Data excerpts:
□ □ □ □ □ □ □

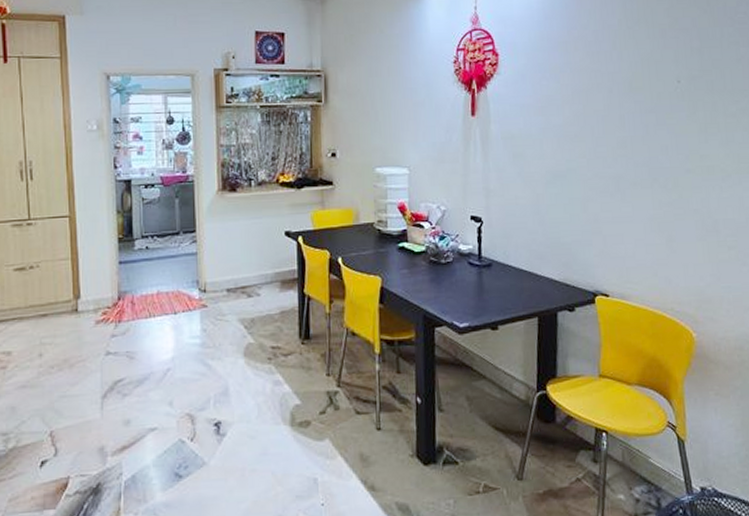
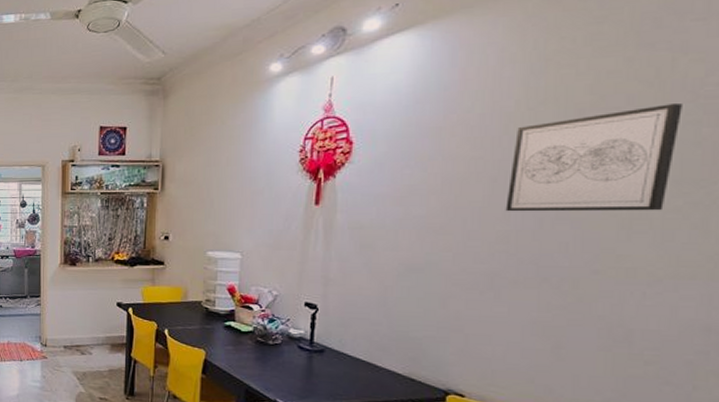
wall art: none [620,27,727,120] -> present [505,104,682,212]

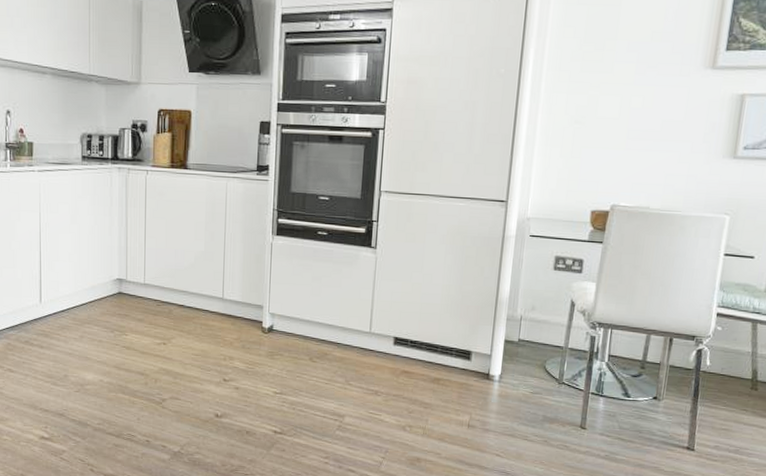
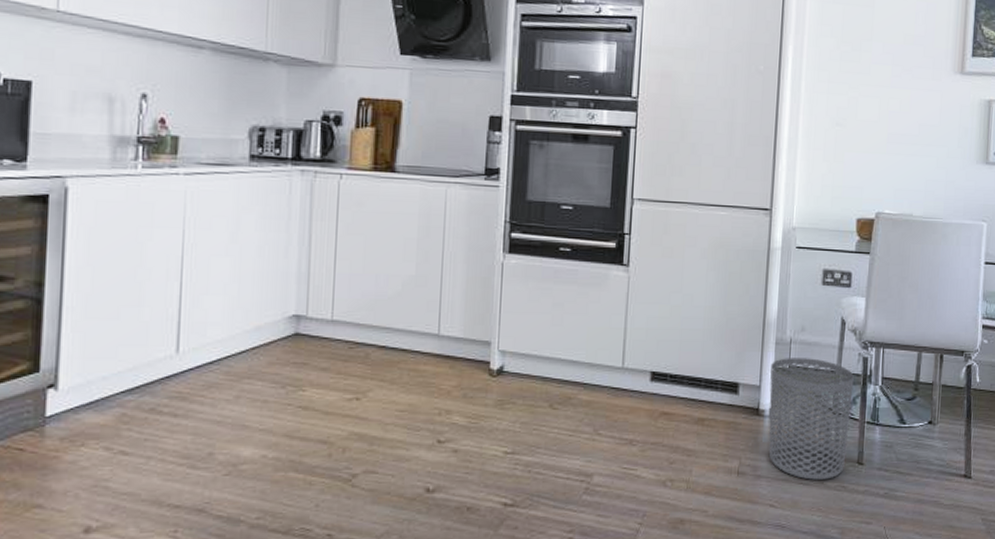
waste bin: none [497,332,581,439] -> present [768,358,854,480]

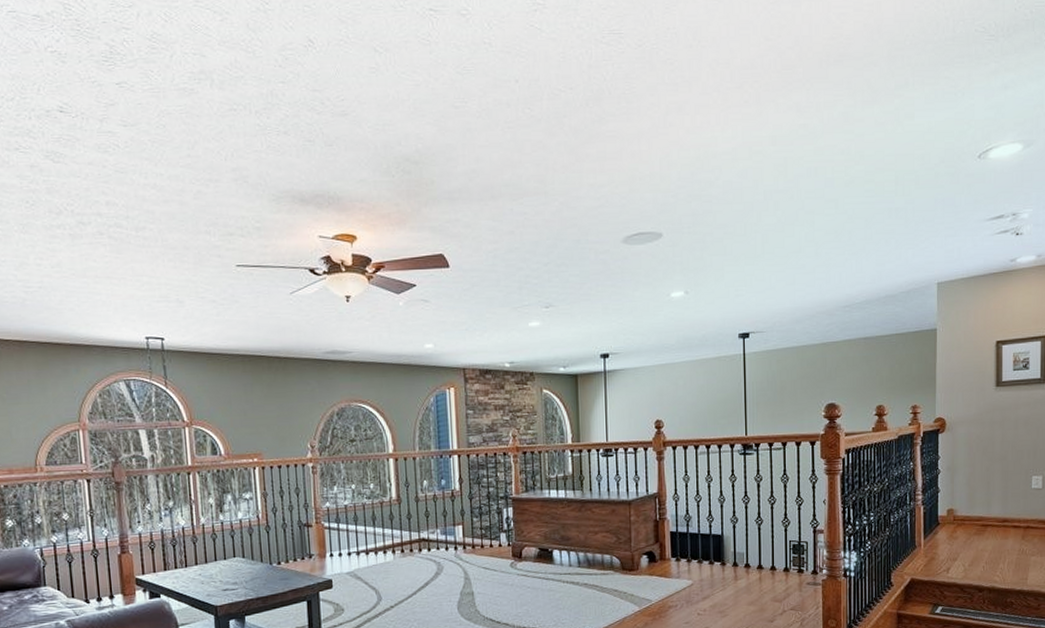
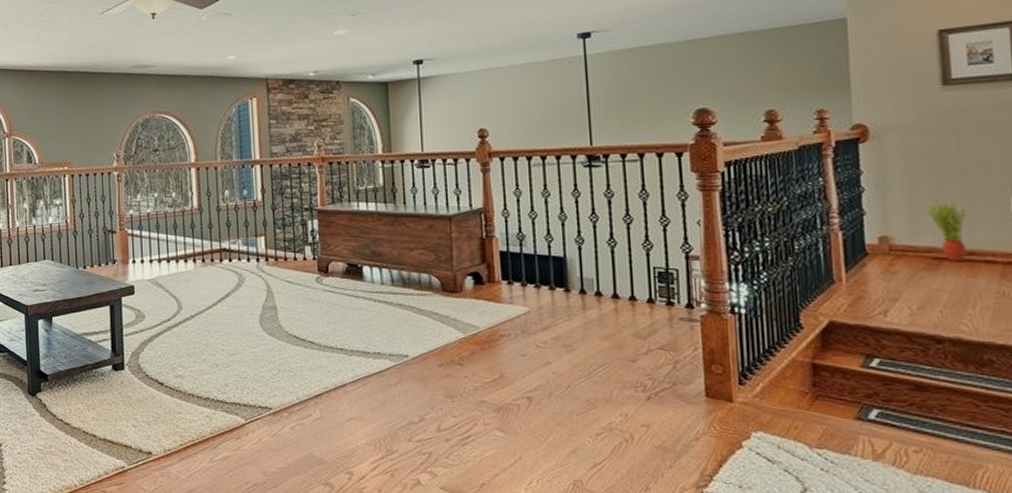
potted plant: none [978,478,1004,527] -> present [924,198,967,261]

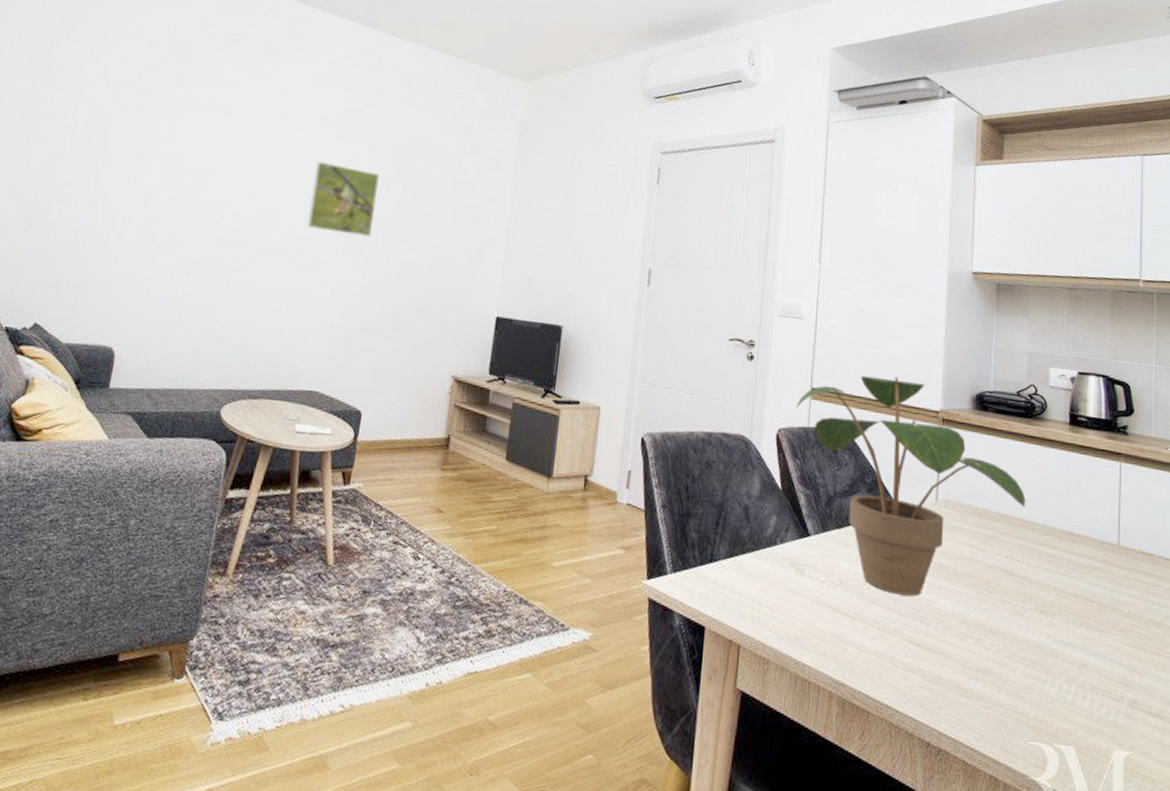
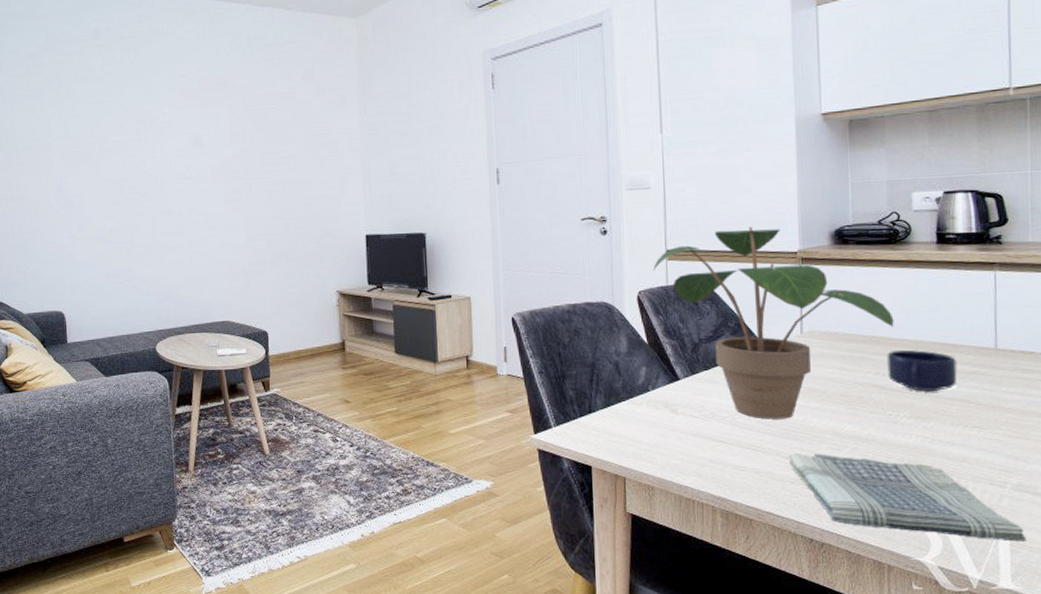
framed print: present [307,161,380,238] -> none [186,128,245,188]
dish towel: none [913,636,1139,768] -> present [789,452,1026,542]
mug: none [1016,533,1082,585] -> present [887,349,958,392]

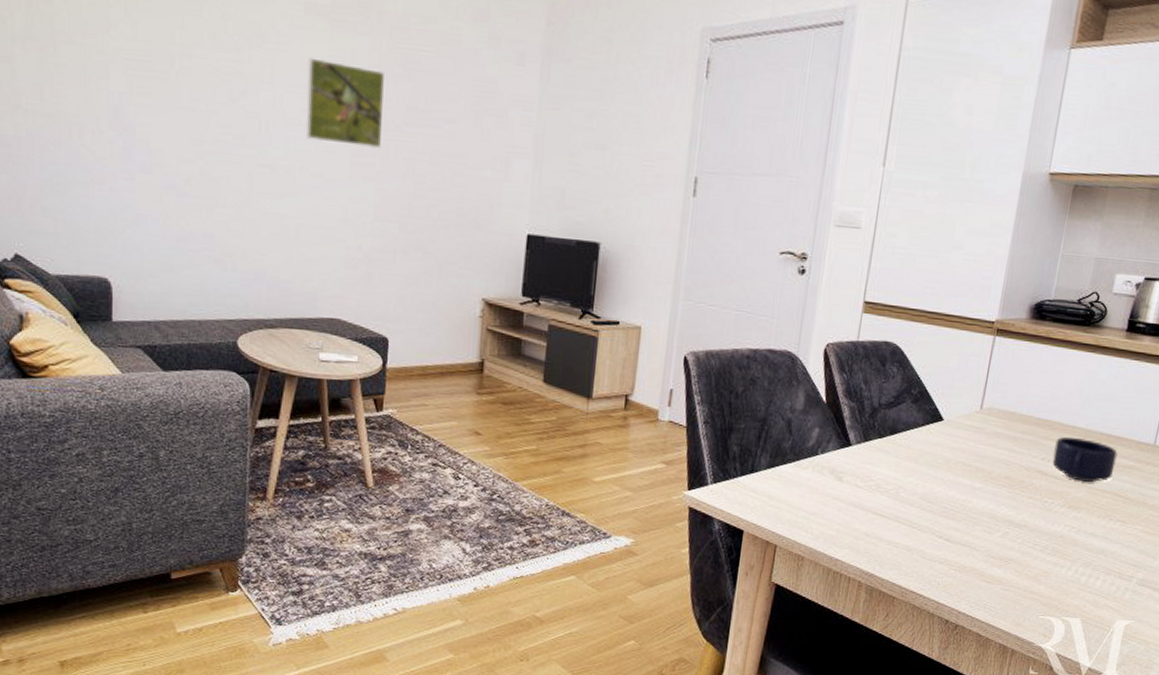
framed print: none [186,128,245,188] -> present [306,57,384,149]
potted plant: present [653,226,894,419] -> none [846,287,1071,497]
dish towel: present [789,452,1026,542] -> none [942,532,1138,634]

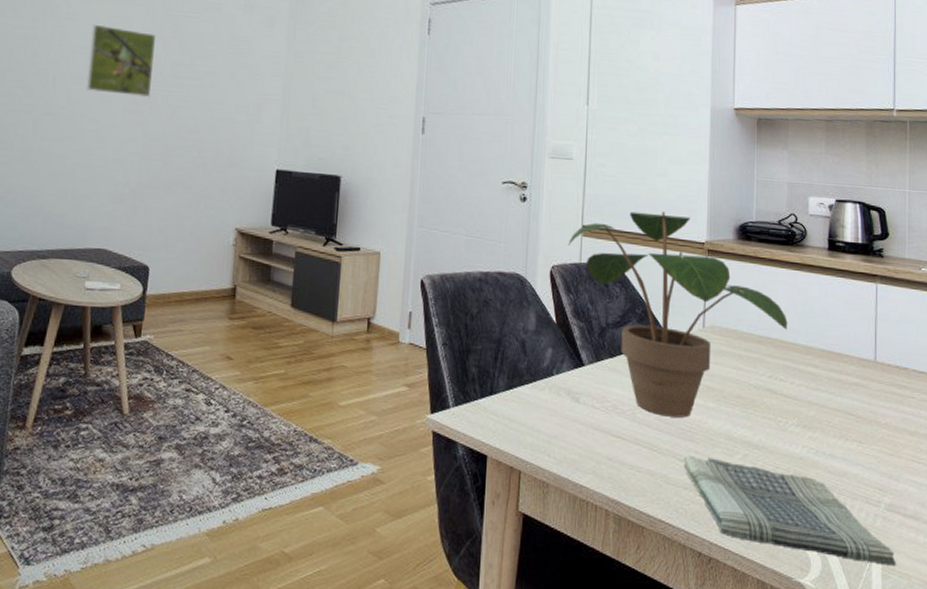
potted plant: none [846,287,1071,497] -> present [568,211,788,418]
dish towel: none [942,532,1138,634] -> present [684,455,896,566]
mug: present [1052,436,1118,483] -> none [780,354,841,401]

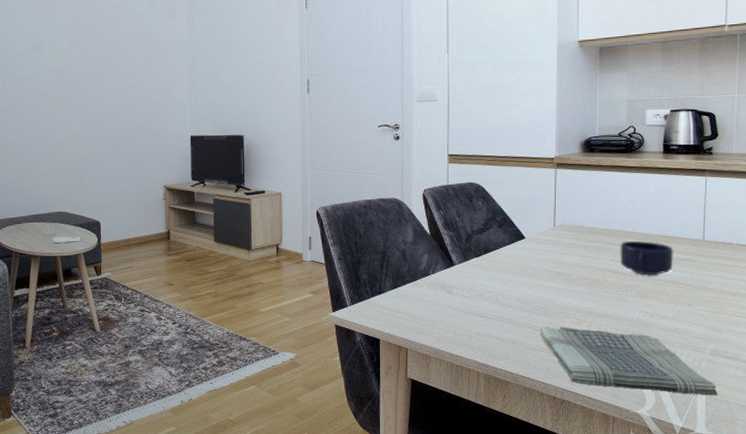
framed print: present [87,24,156,98] -> none [27,33,81,90]
potted plant: present [568,211,788,418] -> none [436,136,627,299]
mug: none [780,354,841,401] -> present [620,240,673,276]

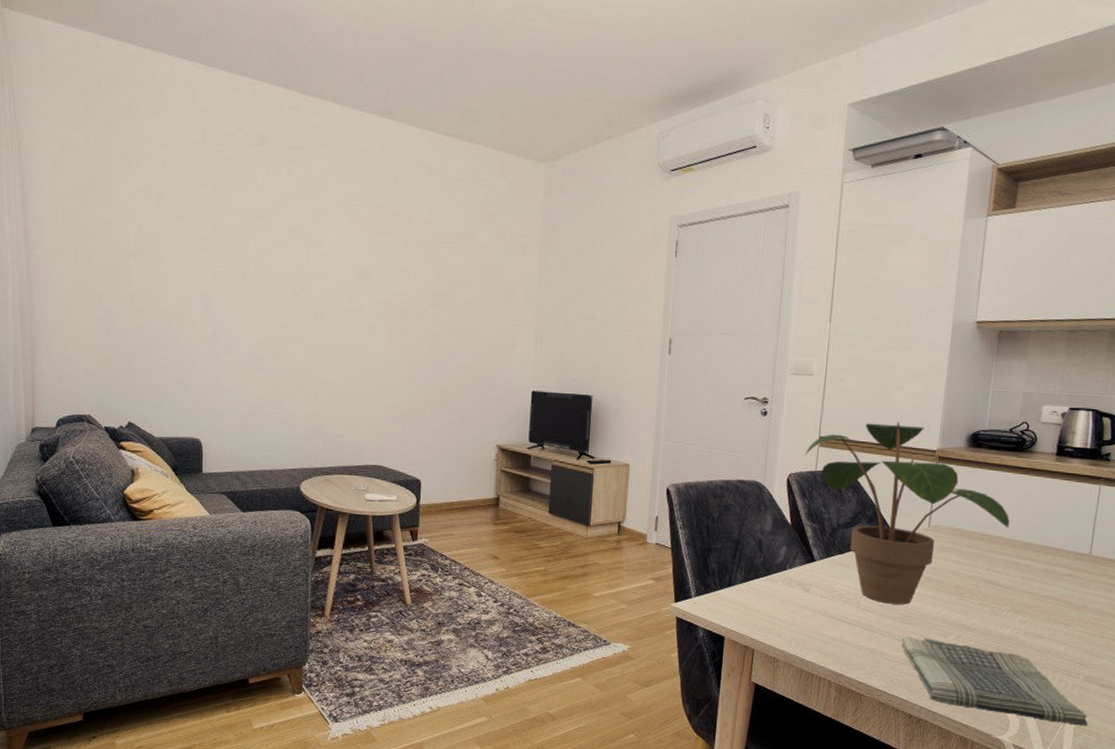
potted plant: none [436,136,627,299] -> present [805,422,1010,605]
mug: present [620,240,673,276] -> none [997,549,1056,590]

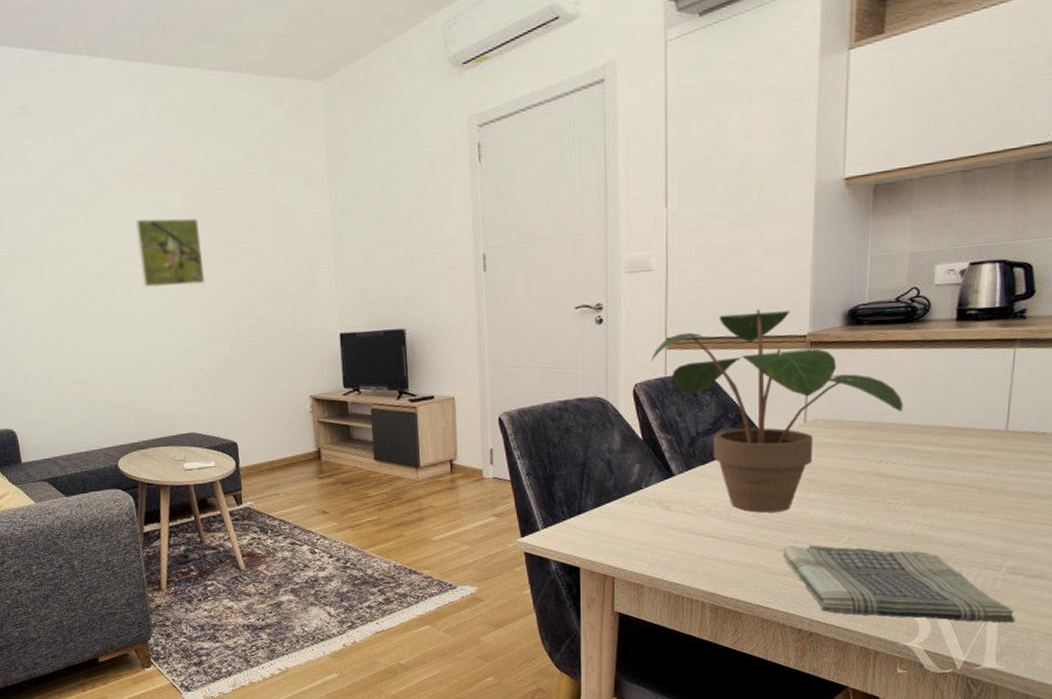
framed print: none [353,257,414,327] -> present [135,218,204,288]

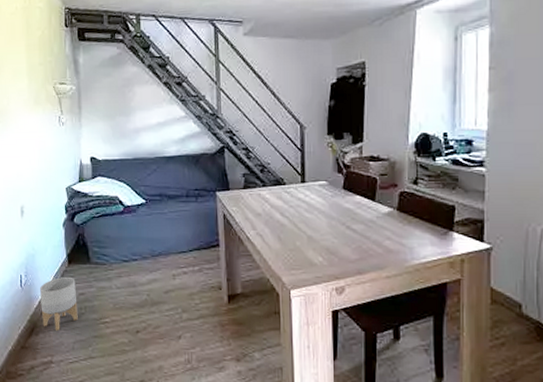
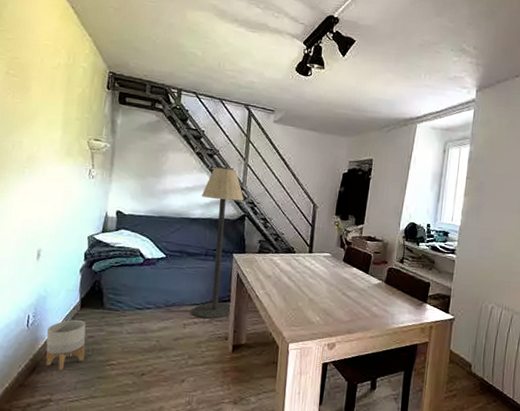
floor lamp: none [174,95,222,267] -> present [193,167,244,319]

□ □ □ □ □ □ □

## Task details
Copy each entry exactly, with no pictures.

## Written response
wall art: none [620,27,727,120] -> present [505,104,682,212]

waste bin: none [497,332,581,439] -> present [768,358,854,480]

potted plant: none [978,478,1004,527] -> present [924,198,967,261]

framed print: present [307,161,380,238] -> none [186,128,245,188]
dish towel: none [913,636,1139,768] -> present [789,452,1026,542]
mug: none [1016,533,1082,585] -> present [887,349,958,392]

framed print: none [186,128,245,188] -> present [306,57,384,149]
potted plant: present [653,226,894,419] -> none [846,287,1071,497]
dish towel: present [789,452,1026,542] -> none [942,532,1138,634]

potted plant: none [846,287,1071,497] -> present [568,211,788,418]
dish towel: none [942,532,1138,634] -> present [684,455,896,566]
mug: present [1052,436,1118,483] -> none [780,354,841,401]

framed print: present [87,24,156,98] -> none [27,33,81,90]
potted plant: present [568,211,788,418] -> none [436,136,627,299]
mug: none [780,354,841,401] -> present [620,240,673,276]

potted plant: none [436,136,627,299] -> present [805,422,1010,605]
mug: present [620,240,673,276] -> none [997,549,1056,590]

framed print: none [353,257,414,327] -> present [135,218,204,288]

floor lamp: none [174,95,222,267] -> present [193,167,244,319]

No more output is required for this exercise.